According to the experimental results obtained here, the hypothesis that bending has an impact on the hydraulic conductivity of branches or stems was rejected, even for large and sustained deformations. Long-term effects reported in the literature were possibly due to the formation of new reaction wood in the branches. Nevertheless, a new physical phenomenon in trees was discovered and measured. Transient bending of shoots generates a rapid and transient flow of water, which induces a pressure pulse that is able to propagate along the vascular system. Elastic beam theory cannot explain this behaviour. The origin of this hydraulic pulse is probably a form of non-linear poroelastic behaviour of the wood cellular structure.
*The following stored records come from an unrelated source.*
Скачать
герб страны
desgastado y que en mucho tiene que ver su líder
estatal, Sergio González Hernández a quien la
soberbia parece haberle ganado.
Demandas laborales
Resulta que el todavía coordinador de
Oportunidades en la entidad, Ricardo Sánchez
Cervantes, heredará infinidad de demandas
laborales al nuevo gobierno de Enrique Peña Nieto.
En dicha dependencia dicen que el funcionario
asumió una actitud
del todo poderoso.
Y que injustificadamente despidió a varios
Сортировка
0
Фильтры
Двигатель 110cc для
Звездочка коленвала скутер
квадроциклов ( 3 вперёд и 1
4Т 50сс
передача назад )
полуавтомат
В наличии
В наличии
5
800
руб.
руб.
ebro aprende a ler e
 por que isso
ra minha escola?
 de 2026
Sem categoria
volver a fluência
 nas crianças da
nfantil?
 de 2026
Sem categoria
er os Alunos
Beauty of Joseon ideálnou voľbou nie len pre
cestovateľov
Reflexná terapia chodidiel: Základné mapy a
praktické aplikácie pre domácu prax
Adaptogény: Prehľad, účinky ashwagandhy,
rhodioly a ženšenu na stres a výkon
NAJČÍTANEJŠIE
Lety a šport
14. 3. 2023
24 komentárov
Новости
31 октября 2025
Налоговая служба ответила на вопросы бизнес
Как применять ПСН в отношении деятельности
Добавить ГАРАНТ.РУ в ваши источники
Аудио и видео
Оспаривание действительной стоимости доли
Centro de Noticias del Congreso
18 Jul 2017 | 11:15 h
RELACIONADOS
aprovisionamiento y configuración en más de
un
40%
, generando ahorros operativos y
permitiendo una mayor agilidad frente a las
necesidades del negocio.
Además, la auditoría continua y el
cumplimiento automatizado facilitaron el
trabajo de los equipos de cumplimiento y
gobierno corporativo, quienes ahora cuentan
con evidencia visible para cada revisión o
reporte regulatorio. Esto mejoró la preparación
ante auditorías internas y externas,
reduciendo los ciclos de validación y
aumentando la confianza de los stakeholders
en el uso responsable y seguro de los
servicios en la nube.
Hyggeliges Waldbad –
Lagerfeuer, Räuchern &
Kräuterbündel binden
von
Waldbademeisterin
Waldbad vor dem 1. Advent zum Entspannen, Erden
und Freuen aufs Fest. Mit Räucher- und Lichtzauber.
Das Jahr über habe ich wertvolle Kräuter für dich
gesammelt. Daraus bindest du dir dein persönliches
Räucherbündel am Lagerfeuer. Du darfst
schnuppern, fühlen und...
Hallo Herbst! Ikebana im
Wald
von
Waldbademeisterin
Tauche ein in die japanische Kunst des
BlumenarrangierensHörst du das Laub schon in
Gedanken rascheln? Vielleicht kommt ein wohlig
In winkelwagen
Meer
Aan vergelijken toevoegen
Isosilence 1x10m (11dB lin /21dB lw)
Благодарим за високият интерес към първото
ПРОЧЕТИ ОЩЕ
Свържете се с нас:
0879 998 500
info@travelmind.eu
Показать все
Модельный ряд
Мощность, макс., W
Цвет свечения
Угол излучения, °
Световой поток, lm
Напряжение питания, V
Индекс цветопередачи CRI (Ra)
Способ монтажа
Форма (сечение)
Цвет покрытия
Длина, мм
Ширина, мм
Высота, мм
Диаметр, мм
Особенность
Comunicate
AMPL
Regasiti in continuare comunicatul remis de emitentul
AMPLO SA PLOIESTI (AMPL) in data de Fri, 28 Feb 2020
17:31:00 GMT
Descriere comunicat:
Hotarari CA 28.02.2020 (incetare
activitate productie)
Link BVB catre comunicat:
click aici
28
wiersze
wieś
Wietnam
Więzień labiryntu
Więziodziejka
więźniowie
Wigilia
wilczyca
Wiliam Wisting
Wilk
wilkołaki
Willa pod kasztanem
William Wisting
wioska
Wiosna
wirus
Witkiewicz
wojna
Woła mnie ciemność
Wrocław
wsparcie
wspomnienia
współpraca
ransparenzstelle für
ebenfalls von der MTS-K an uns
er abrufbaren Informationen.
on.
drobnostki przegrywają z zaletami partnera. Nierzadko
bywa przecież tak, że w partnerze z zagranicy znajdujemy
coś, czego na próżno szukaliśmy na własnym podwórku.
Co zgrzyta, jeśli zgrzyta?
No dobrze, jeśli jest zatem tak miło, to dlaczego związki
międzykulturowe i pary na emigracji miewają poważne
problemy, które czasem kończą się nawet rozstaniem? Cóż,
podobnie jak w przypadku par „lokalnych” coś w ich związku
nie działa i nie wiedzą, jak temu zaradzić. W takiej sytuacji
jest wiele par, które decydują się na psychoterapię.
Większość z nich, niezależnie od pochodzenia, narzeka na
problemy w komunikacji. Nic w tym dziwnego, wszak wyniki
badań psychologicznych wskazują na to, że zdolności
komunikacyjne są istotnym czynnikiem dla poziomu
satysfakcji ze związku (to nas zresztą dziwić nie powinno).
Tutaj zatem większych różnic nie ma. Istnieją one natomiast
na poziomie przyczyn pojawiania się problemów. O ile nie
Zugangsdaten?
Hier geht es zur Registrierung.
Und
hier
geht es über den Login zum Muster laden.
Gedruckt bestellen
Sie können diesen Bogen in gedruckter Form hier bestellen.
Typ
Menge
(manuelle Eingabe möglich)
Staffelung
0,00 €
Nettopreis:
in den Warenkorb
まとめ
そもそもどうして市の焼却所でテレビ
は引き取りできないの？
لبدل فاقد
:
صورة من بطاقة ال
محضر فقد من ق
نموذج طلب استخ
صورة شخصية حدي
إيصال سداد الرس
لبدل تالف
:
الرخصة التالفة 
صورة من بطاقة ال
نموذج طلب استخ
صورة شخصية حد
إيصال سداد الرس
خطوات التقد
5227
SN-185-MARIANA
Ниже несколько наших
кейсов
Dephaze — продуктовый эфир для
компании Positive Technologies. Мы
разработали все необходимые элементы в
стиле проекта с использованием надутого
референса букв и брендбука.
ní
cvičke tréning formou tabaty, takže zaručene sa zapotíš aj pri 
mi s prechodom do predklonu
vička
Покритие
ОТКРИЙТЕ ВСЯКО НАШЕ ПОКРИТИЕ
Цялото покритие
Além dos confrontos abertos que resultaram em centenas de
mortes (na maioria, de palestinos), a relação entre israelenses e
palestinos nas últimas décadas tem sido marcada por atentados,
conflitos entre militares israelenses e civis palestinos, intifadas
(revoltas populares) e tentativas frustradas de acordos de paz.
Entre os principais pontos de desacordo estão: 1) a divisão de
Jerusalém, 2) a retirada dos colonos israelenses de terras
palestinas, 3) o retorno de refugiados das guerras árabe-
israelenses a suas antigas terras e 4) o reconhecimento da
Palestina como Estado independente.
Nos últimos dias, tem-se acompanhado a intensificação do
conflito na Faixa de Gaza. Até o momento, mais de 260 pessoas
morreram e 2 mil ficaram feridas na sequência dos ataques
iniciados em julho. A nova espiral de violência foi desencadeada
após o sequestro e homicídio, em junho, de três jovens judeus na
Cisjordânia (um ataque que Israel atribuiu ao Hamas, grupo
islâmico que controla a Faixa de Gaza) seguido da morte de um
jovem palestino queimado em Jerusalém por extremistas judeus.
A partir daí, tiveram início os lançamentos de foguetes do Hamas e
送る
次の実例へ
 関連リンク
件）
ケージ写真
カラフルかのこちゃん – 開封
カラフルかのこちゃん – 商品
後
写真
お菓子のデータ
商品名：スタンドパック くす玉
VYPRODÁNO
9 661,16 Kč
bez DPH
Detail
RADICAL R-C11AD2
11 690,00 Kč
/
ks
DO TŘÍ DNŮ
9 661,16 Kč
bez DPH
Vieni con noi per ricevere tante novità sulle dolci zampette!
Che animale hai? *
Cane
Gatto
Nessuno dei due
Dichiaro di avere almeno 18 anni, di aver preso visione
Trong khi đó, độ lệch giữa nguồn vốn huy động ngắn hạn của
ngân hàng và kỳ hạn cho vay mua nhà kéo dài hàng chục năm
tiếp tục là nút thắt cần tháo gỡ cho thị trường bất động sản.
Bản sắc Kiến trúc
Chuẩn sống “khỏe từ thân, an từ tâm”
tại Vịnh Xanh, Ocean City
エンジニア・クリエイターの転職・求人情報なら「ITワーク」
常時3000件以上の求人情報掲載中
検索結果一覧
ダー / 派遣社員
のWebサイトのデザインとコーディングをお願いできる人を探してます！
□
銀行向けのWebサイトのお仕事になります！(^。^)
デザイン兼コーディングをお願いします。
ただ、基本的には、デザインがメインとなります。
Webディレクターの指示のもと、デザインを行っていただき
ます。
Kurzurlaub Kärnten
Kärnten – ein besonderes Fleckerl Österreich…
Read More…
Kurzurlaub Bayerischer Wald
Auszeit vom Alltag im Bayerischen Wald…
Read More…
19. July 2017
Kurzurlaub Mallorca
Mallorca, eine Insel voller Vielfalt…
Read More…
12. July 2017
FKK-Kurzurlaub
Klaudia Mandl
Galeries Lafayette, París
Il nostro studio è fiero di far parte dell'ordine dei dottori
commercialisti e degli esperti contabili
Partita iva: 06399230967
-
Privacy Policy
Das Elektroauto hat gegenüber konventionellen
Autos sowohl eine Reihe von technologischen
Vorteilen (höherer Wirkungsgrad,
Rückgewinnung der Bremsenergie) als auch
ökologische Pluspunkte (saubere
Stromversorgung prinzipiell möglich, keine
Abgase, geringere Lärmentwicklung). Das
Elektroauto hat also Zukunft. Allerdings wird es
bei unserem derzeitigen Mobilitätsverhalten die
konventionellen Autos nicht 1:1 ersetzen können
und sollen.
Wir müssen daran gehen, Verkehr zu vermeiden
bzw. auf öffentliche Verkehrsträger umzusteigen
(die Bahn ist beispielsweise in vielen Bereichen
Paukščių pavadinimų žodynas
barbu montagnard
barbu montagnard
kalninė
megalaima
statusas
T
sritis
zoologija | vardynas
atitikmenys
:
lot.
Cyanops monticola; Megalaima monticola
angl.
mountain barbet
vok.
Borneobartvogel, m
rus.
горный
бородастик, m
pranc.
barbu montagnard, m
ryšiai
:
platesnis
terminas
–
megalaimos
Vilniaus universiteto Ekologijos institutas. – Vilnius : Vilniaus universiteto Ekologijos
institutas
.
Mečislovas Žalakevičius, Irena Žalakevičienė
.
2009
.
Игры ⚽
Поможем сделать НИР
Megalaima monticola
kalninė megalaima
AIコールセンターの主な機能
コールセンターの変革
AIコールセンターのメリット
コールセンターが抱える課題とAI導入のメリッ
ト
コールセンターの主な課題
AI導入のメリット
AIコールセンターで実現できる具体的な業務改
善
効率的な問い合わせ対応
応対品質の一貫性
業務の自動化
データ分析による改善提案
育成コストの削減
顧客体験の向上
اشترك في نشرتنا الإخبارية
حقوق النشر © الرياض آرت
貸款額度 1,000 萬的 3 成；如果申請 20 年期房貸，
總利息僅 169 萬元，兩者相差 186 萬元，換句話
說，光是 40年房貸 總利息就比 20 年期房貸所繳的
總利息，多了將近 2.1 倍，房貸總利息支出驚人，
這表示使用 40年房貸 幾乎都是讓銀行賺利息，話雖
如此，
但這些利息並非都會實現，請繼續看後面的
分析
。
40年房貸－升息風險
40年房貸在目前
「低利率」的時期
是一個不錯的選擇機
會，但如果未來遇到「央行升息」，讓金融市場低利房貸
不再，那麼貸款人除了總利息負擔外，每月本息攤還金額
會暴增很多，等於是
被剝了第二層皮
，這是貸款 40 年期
Investigations are now focusing on the possible mechanisms using microfluidic synthetic beams that mimic natural branches.

This strain-induced hydraulic pulse may be the postulated rapid long-distance signal of plant mechanical stress when branches and stems bend rapidly such as in the wind. Hydraulic pulses were propagated along the vascular system of the xylem to both the upper and lower regions of the stem. As a signalling process, this could be an efficient way to transport mechanical information to the extreme organs such as leaves, roots, and apices. The physiological or molecular responses to this transient pressure increase can now be investigated.

Supplementary data

Supplementary data are available at JXB online.

Table S1. F-values for repeated measures analysis of variance of the magnitude of the signal, half-time of recovery, volume of water involved in each step of the bending process, and maximum longitudinal strain. ns, not significant, *P<0.05, **P<0.01, ***P<0.001.

Video S1. Expulsion and re-absorption of water at the extremity of a branch (Carpinus betulus L.) during bending and during the return to the upright position, respectively. Water appears on the side of the xylem that is under compression, starting in the most strained region.